Task goal:
Go through the entries and copy each one exactly. Leave none out.

—————

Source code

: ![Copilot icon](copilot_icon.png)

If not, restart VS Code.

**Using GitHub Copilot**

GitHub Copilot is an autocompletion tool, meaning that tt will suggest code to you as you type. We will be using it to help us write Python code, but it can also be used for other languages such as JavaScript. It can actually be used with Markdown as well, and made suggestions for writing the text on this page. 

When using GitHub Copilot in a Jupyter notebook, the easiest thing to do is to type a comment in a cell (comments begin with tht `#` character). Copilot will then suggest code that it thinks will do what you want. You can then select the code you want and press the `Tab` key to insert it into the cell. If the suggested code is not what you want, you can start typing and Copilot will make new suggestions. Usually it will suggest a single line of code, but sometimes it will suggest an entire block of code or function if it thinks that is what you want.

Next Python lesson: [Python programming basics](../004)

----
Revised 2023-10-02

—————

Exercise solution:
Source code

: ![Copilot icon](copilot_icon.png)

If not, restart VS Code.

**Using GitHub Copilot**

GitHub Copilot is an autocompletion tool, meaning that tt will suggest code to you as you type. We will be using it to help us write Python code, but it can also be used for other languages such as JavaScript. It can actually be used with Markdown as well, and made suggestions for writing the text on this page. 

When using GitHub Copilot in a Jupyter notebook, the easiest thing to do is to type a comment in a cell (comments begin with tht `#` character). Copilot will then suggest code that it thinks will do what you want. You can then select the code you want and press the `Tab` key to insert it into the cell. If the suggested code is not what you want, you can start typing and Copilot will make new suggestions. Usually it will suggest a single line of code, but sometimes it will suggest an entire block of code or function if it thinks that is what you want.

Next Python lesson: [Python programming basics](../004)

----
Revised 2023-10-02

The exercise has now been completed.